What AI-Native Needs

So, what would a control plane designed for AI-native apps look like?

It would start with GPU- and accelerator-first scheduling. Not an afterthought, but core to the system.

It would integrate data pipelines as a first-class concern. Not just pods and volumes, but high-throughput streaming, sharding, and caching.

It would manage distributed training jobs natively, understanding how to orchestrate thousands of GPUs across multiple clusters with resilience.

It would optimize inference at scale — autoscaling tuned not for CPU utilization but for concurrency, latency, and model load.

And it would be policy- and cost-aware, because the cloud bills for AI are already shocking. A true AI-native control plane would enforce guardrails against runaway GPU jobs before your CFO comes knocking.

Can Kubernetes Bend Without Breaking?

Some argue Kubernetes can and will evolve. After all, it wasn’t designed to run databases either, and yet operators and CRDs made it possible. With enough extensions, Kubernetes could become the AI control plane too.

The counterargument? Kubernetes is squarely optimized for microservices. Retrofitting it for AI may always feel unnatural — more like duct tape than design. AI-native workloads might be better served by purpose-built systems like Ray, Mosaic, or even proprietary orchestrators from cloud vendors.

My hunch? We’re going to see a hybrid future. Kubernetes will remain the control plane for enterprise infrastructure — the place where compliance, networking, and security policies live. But AI-specific orchestrators will sit alongside it, optimized for training and inference. The challenge will be integrating the two without creating even more complexity.

The Platform Engineering Angle

For platform teams, the debate isn’t academic. Their job is to hide all this complexity from developers. Whether Kubernetes evolves to handle AI workloads or we adopt new orchestrators, the key is to provide golden paths where developers don’t care what’s under the hood.

That means building IDPs (Internal Developer Platforms) that handle GPUs, data, and AI pipelines seamlessly. Developers should request a training job or inference endpoint without needing to understand whether Kubernetes, Ray, or something else is doing the heavy lifting.

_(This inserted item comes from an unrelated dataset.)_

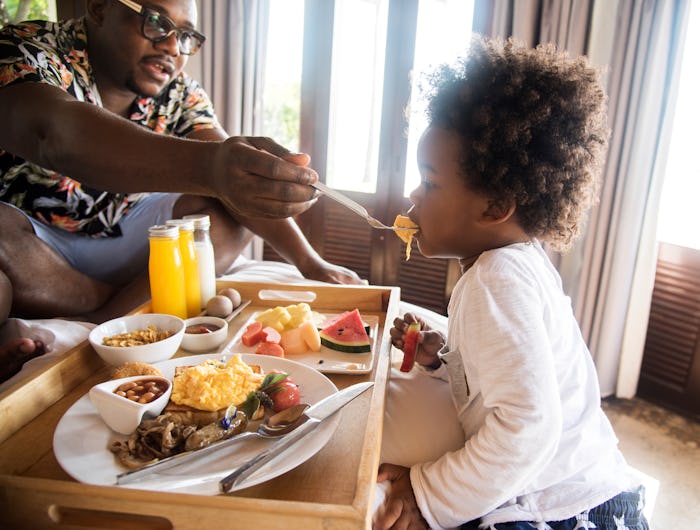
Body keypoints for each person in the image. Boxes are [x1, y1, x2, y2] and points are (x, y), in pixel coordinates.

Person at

In that sense, the platform engineering movement may be the bridge, making Kubernetes “good enough” for AI in the enterprise by wrapping it in abstractions.

Shimmy’s Take

I’ve been around this industry long enough to see this pattern before. When Kubernetes first came out, it wasn’t a great fit for stateful apps, for databases, or for service mesh. But the ecosystem adapted. Operators, CRDs, and sidecars bent Kubernetes in directions it was never designed for.

So, can Kubernetes bend again for AI? Maybe. But here’s the difference: The AI wave is moving faster than anything we’ve seen before. We may not have the luxury of waiting for incremental ecosystem fixes. The pace of model training, the demand for GPU clusters, the need for inference at the edge — all of it is outstripping Kubernetes’ ability to evolve.

My take: Kubernetes will play a role. It’s too entrenched not to. But it may never be the perfect fit. Instead, we’ll see a new generation of AI-native control planes rise up — and the challenge will be stitching them into the Kubernetes world we already live in.

Closing Thoughts

Kubernetes deserves its crown as the universal control plane of cloud native. But AI-native workloads are a different beast. They don’t fit neatly into the Kubernetes model, no matter how many extensions we throw at it.

The future may not be about forcing square Kubernetes into the round hole of AI-native apps. Instead, it’s about figuring out where Kubernetes belongs in the AI era — and where we need new abstractions altogether.

Because the truth is, Kubernetes doesn’t have to do everything. It just has to do its job well. And if AI-native apps require something new, then maybe the most cloud-native thing we can do is embrace that evolution.